Department of Medicine, McMaster University, Hamilton, ON L8S 4K1, Canada.
Cells. 2021 Apr 6;10(4):817. doi: 10.3390/cells10040817.
Asthma is a complex and chronic inflammatory disease of the airways, characterized by variable and recurring symptoms, reversible airflow obstruction, bronchospasm, and airway eosinophilia. As the pathophysiology of asthma is becoming clearer, the identification of new valuable drug targets is emerging. IL-5 is one of these such targets because it is the major cytokine supporting eosinophilia and is responsible for terminal differentiation of human eosinophils, regulating eosinophil proliferation, differentiation, maturation, migration, and prevention of cellular apoptosis. Blockade of the IL-5 pathway has been shown to be efficacious for the treatment of eosinophilic asthma. However, several other inflammatory pathways have been shown to support eosinophilia, including IL-13, the alarmin cytokines TSLP and IL-33, and the IL-3/5/GM-CSF axis. These and other alternate pathways leading to airway eosinophilia will be described, and the efficacy of therapeutics that have been developed to block these pathways will be evaluated.
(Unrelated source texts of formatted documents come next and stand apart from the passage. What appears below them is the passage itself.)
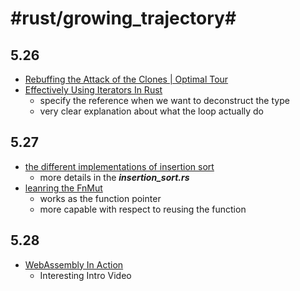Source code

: # #rust/growing_trajectory#
## 5.26
* [Rebuffing the Attack of the Clones | Optimal Tour](https://thenewwazoo.github.io/clone.html)
* [Effectively Using Iterators In Rust](https://hermanradtke.com/2015/06/22/effectively-using-iterators-in-rust.html)
	* specify the reference when we want to deconstruct the type
	* very clear explanation about what the loop actually do

## 5.27
* [the different implementations of insertion sort](https://rust.cc/article?id=71a9a469-fdc0-4752-894f-d654e0251c4a)
    * more details in the ***insertion_sort.rs*** 
* [leanring the FnMut](https://doc.rust-lang.org/std/ops/trait.FnMut.html)
    * works as the function pointer
    * more capable with respect to reusing the function
    
## 5.28
* [WebAssembly In Action](https://www.youtube.com/watch?v=DKHuEkmsx3M)
    * Interesting Intro Video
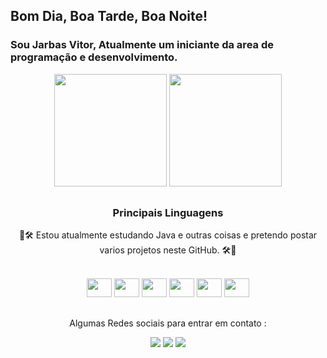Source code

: ## Bom Dia, Boa Tarde, Boa Noite! 
### Sou Jarbas Vitor, Atualmente um iniciante da area de programação e desenvolvimento.
<div align="center">
  <a href="https://github.com/JarbasVitor"></a>
  <img height="180em" src="https://github-readme-stats.vercel.app/api?username=JarbasVitor&show_icons=true&theme=synthwave&include_all_commits=true&count_private=true"/>
  <img height="180em" src="https://github-readme-stats.vercel.app/api/top-langs/?username=JarbasVitor&layout=compact&langs_count=7&theme=synthwave"/>
</div>



## 

<div align="center">
  <h3>Principais Linguagens</h3>
  <p> 🔨🛠 Estou atualmente estudando Java e outras coisas e pretendo postar varios projetos neste GitHub. 🛠🔨</p>
</div>

<div style="display: inline_block" align="center"><br>
  <img height="30" width="40" src="https://cdn.jsdelivr.net/gh/devicons/devicon/icons/html5/html5-original.svg" />  
  <img height="30" width="40" src="https://cdn.jsdelivr.net/gh/devicons/devicon/icons/css3/css3-original.svg" /> 
  <img height="30" width="40" src="https://cdn.jsdelivr.net/gh/devicons/devicon/icons/c/c-original.svg"  /> 
  <img height="30" width="40" src="https://cdn.jsdelivr.net/gh/devicons/devicon/icons/cplusplus/cplusplus-original.svg" /> 
  <img height="30" width="40" src="https://cdn.jsdelivr.net/gh/devicons/devicon/icons/java/java-original.svg" /> 
  <img height="30" width="40" src="https://cdn.jsdelivr.net/gh/devicons/devicon/icons/git/git-original.svg" />
</div>

##

<div align="center"> 
Algumas Redes sociais para entrar em contato :

  <a href="https://www.instagram.com/_jarbasvitor/" target="_blank"><img src="https://img.shields.io/badge/-Instagram-%23E4405F?style=for-the-badge&logo=instagram&logoColor=white" target="_blank"></a>
  <a href = "mailto:jarbasvitor.pereira@hotmail.com"><img src="https://img.shields.io/badge/-Gmail-%23333?style=for-the-badge&logo=gmail&logoColor=white" target="_blank"></a>
  <a href="https://www.linkedin.com/in/jarbasvitor" target="_blank"><img src="https://img.shields.io/badge/-LinkedIn-%230077B5?style=for-the-badge&logo=linkedin&logoColor=white" target="_blank"></a> 
</div>
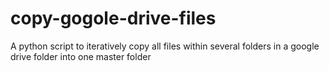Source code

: # copy-gogole-drive-files
A python script to iteratively copy all files within several folders in a google drive folder into one master folder
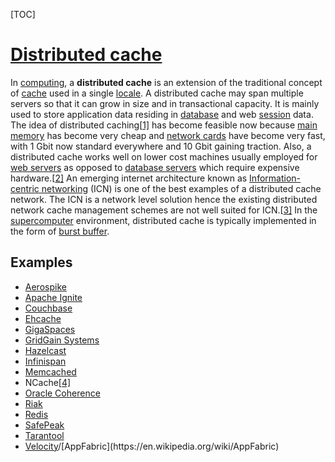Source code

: [TOC]



# [Distributed cache](https://en.wikipedia.org/wiki/Distributed_cache)

In [computing](https://en.wikipedia.org/wiki/Computing), a **distributed cache** is an extension of the traditional concept of [cache](https://en.wikipedia.org/wiki/Cache_(computing)) used in a single [locale](https://en.wikipedia.org/wiki/Locale_(computer_hardware)). A distributed cache may span multiple servers so that it can grow in size and in transactional capacity. It is mainly used to store application data residing in [database](https://en.wikipedia.org/wiki/Database) and web [session](https://en.wikipedia.org/wiki/Session_(computer_science)) data. The idea of distributed caching[[1\]](https://en.wikipedia.org/wiki/Distributed_cache#cite_note-1) has become feasible now because [main memory](https://en.wikipedia.org/wiki/Random-access_memory) has become very cheap and [network cards](https://en.wikipedia.org/wiki/Network_interface_controller) have become very fast, with 1 Gbit now standard everywhere and 10 Gbit gaining traction. Also, a distributed cache works well on lower cost machines usually employed for [web servers](https://en.wikipedia.org/wiki/Web_server) as opposed to [database servers](https://en.wikipedia.org/wiki/Database_server) which require expensive hardware.[[2\]](https://en.wikipedia.org/wiki/Distributed_cache#cite_note-2) An emerging internet architecture known as [Information-centric networking](https://en.wikipedia.org/wiki/Information-centric_networking) (ICN) is one of the best examples of a distributed cache network. The ICN is a network level solution hence the existing distributed network cache management schemes are not well suited for ICN.[[3\]](https://en.wikipedia.org/wiki/Distributed_cache#cite_note-3) In the [supercomputer](https://en.wikipedia.org/wiki/Supercomputer) environment, distributed cache is typically implemented in the form of [burst buffer](https://en.wikipedia.org/wiki/Burst_buffer).

## Examples

- [Aerospike](https://en.wikipedia.org/wiki/Aerospike_(database))
- [Apache Ignite](https://en.wikipedia.org/wiki/Apache_Ignite)
- [Couchbase](https://en.wikipedia.org/wiki/Couchbase_Server)
- [Ehcache](https://en.wikipedia.org/wiki/Ehcache)
- [GigaSpaces](https://en.wikipedia.org/wiki/GigaSpaces)
- [GridGain Systems](https://en.wikipedia.org/wiki/GridGain_Systems)
- [Hazelcast](https://en.wikipedia.org/wiki/Hazelcast)
- [Infinispan](https://en.wikipedia.org/wiki/Infinispan)
- [Memcached](https://en.wikipedia.org/wiki/Memcached)
- NCache[[4\]](https://en.wikipedia.org/wiki/Distributed_cache#cite_note-4)
- [Oracle Coherence](https://en.wikipedia.org/wiki/Oracle_Coherence)
- [Riak](https://en.wikipedia.org/wiki/Riak)
- [Redis](https://en.wikipedia.org/wiki/Redis)
- [SafePeak](https://en.wikipedia.org/wiki/SafePeak)
- [Tarantool](https://en.wikipedia.org/wiki/Tarantool)
- [Velocity](https://en.wikipedia.org/wiki/Velocity_(memory_cache))/[AppFabric](https://en.wikipedia.org/wiki/AppFabric)

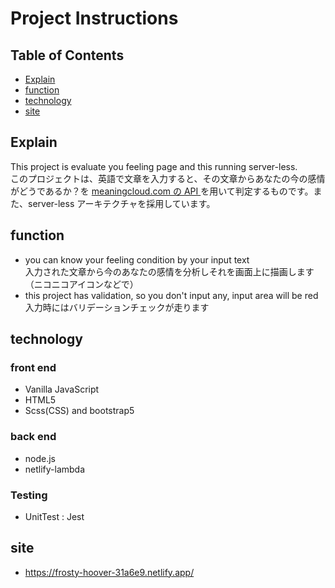 # Project Instructions

## Table of Contents

- [Explain](#Explain)
- [function](#function)
- [technology](#technology)
- [site](#site)

## Explain

This project is evaluate you feeling page and this running server-less.<br>
このプロジェクトは、英語で文章を入力すると、その文章からあなたの今の感情がどうであるか？を [meaningcloud.com の API ](https://learn.meaningcloud.com/developer/sentiment-analysis/2.1/doc) を用いて判定するものです。また、server-less アーキテクチャを採用しています。

## function

- you can know your feeling condition by your input text<br>入力された文章から今のあなたの感情を分析しそれを画面上に描画します（ニコニコアイコンなどで）
- this project has validation, so you don't input any, input area will be red<br>入力時にはバリデーションチェックが走ります

## technology

### front end

- Vanilla JavaScript
- HTML5
- Scss(CSS) and bootstrap5

### back end

- node.js
- netlify-lambda

### Testing

- UnitTest : Jest

## site

- https://frosty-hoover-31a6e9.netlify.app/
哮喘是一种气道的复杂和慢性炎症性疾病,其特征是可变和反复出现的症状、可逆转的气流阻塞、支气管痉挛和气道嗜酸性粒细胞增多。随着哮喘的病理生理学变得越来越清晰,新的有价值的药物靶点的识别也在出现。IL-5 就是这样一个靶点,因为它是支持嗜酸性粒细胞增多的主要细胞因子,负责人类嗜酸性粒细胞的终末分化,调节嗜酸性粒细胞的增殖、分化、成熟、迁移和细胞凋亡的预防。IL-5 通路的阻断已被证明对治疗嗜酸性哮喘有效。然而,已经表明其他几个炎症通路也支持嗜酸性粒细胞增多,包括 IL-13、警报素细胞因子 TSLP 和 IL-33 以及 IL-3/5/GM-CSF 轴。本文将描述导致气道嗜酸性粒细胞增多的这些和其他替代途径,并评估为阻断这些途径而开发的治疗药物的疗效。